__WHAT TO PRODUCE__.
Of all the lines in the entries below, give again exactly those starting at the line containing "Demonstrate awareness of" and ending at the line containing "Describe, analyze, and", both ends included, and no others.

__RECORDS SUPPLIED__.
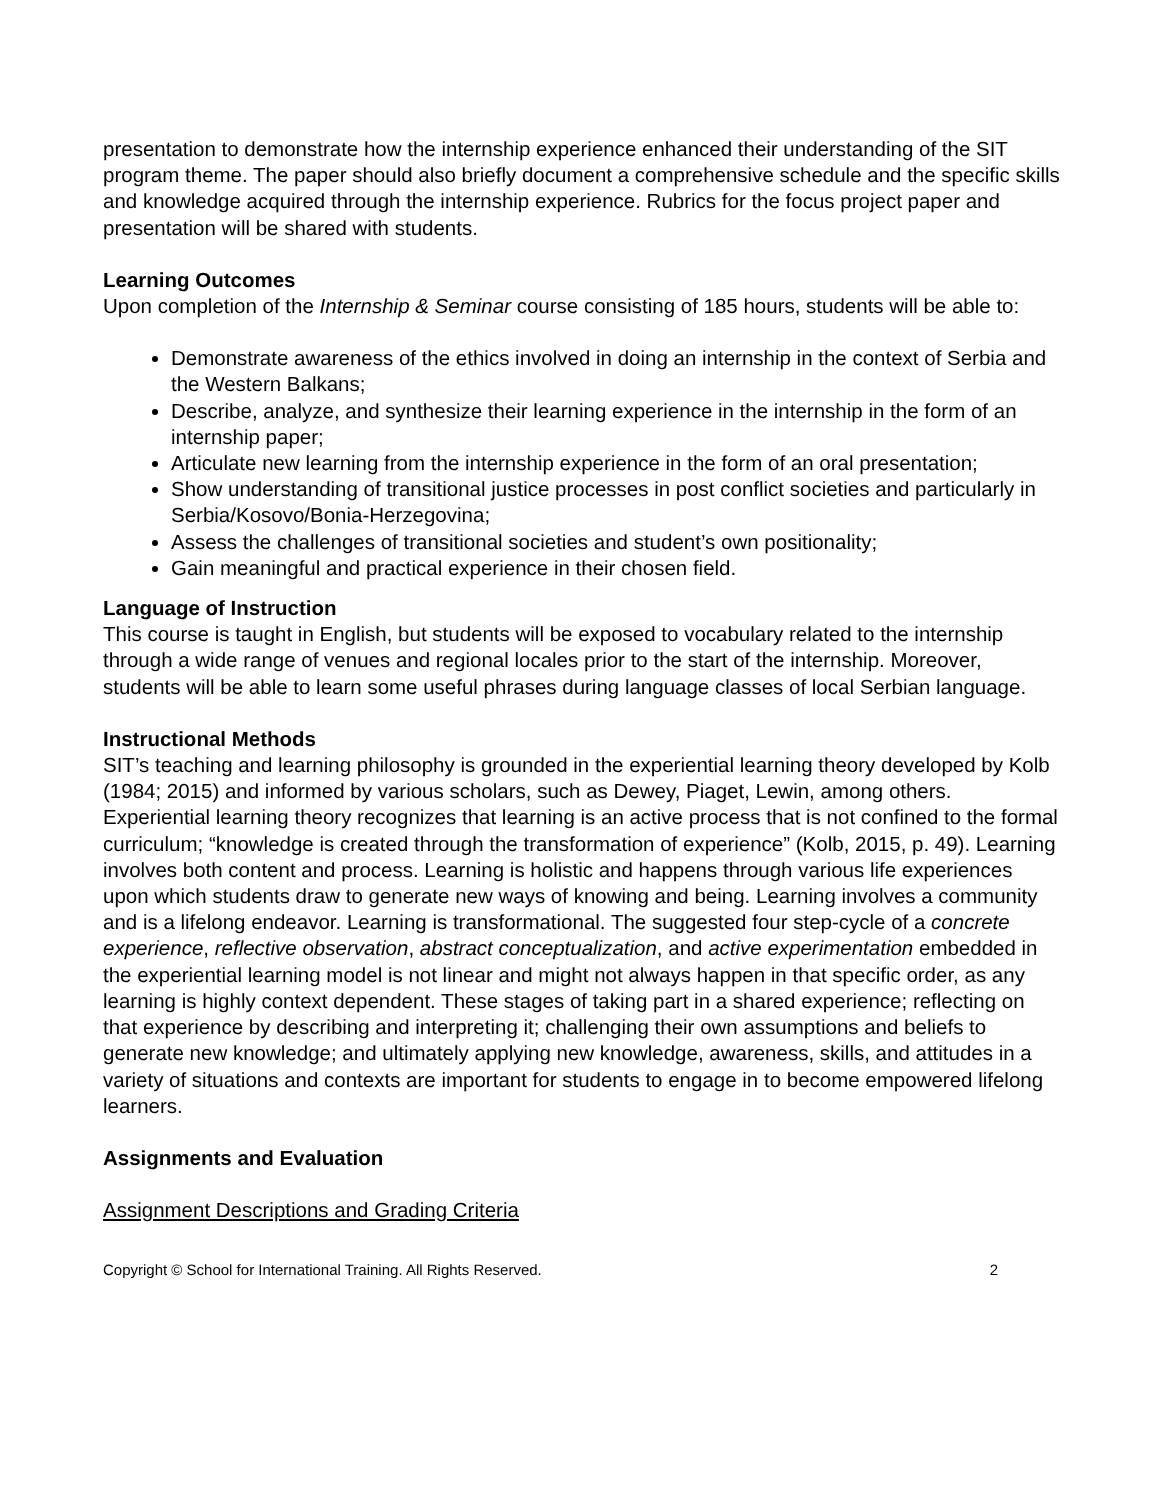presentation to demonstrate how the internship experience enhanced their understanding of the SIT program theme. The paper should also briefly document a comprehensive schedule and the specific skills and knowledge acquired through the internship experience. Rubrics for the focus project paper and presentation will be shared with students.
Learning Outcomes
Upon completion of the Internship & Seminar course consisting of 185 hours, students will be able to:
Demonstrate awareness of the ethics involved in doing an internship in the context of Serbia and the Western Balkans;
Describe, analyze, and synthesize their learning experience in the internship in the form of an internship paper;
Articulate new learning from the internship experience in the form of an oral presentation;
Show understanding of transitional justice processes in post conflict societies and particularly in Serbia/Kosovo/Bonia-Herzegovina;
Assess the challenges of transitional societies and student’s own positionality;
Gain meaningful and practical experience in their chosen field.
Language of Instruction
This course is taught in English, but students will be exposed to vocabulary related to the internship through a wide range of venues and regional locales prior to the start of the internship. Moreover, students will be able to learn some useful phrases during language classes of local Serbian language.
Instructional Methods
SIT’s teaching and learning philosophy is grounded in the experiential learning theory developed by Kolb (1984; 2015) and informed by various scholars, such as Dewey, Piaget, Lewin, among others. Experiential learning theory recognizes that learning is an active process that is not confined to the formal curriculum; “knowledge is created through the transformation of experience” (Kolb, 2015, p. 49). Learning involves both content and process. Learning is holistic and happens through various life experiences upon which students draw to generate new ways of knowing and being. Learning involves a community and is a lifelong endeavor. Learning is transformational. The suggested four step-cycle of a concrete experience, reflective observation, abstract conceptualization, and active experimentation embedded in the experiential learning model is not linear and might not always happen in that specific order, as any learning is highly context dependent. These stages of taking part in a shared experience; reflecting on that experience by describing and interpreting it; challenging their own assumptions and beliefs to generate new knowledge; and ultimately applying new knowledge, awareness, skills, and attitudes in a variety of situations and contexts are important for students to engage in to become empowered lifelong learners.
Assignments and Evaluation
Assignment Descriptions and Grading Criteria
Copyright © School for International Training. All Rights Reserved. 2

__ANSWER__.
Demonstrate awareness of the ethics involved in doing an internship in the context of Serbia and the Western Balkans;
Describe, analyze, and synthesize their learning experience in the internship in the form of an internship paper;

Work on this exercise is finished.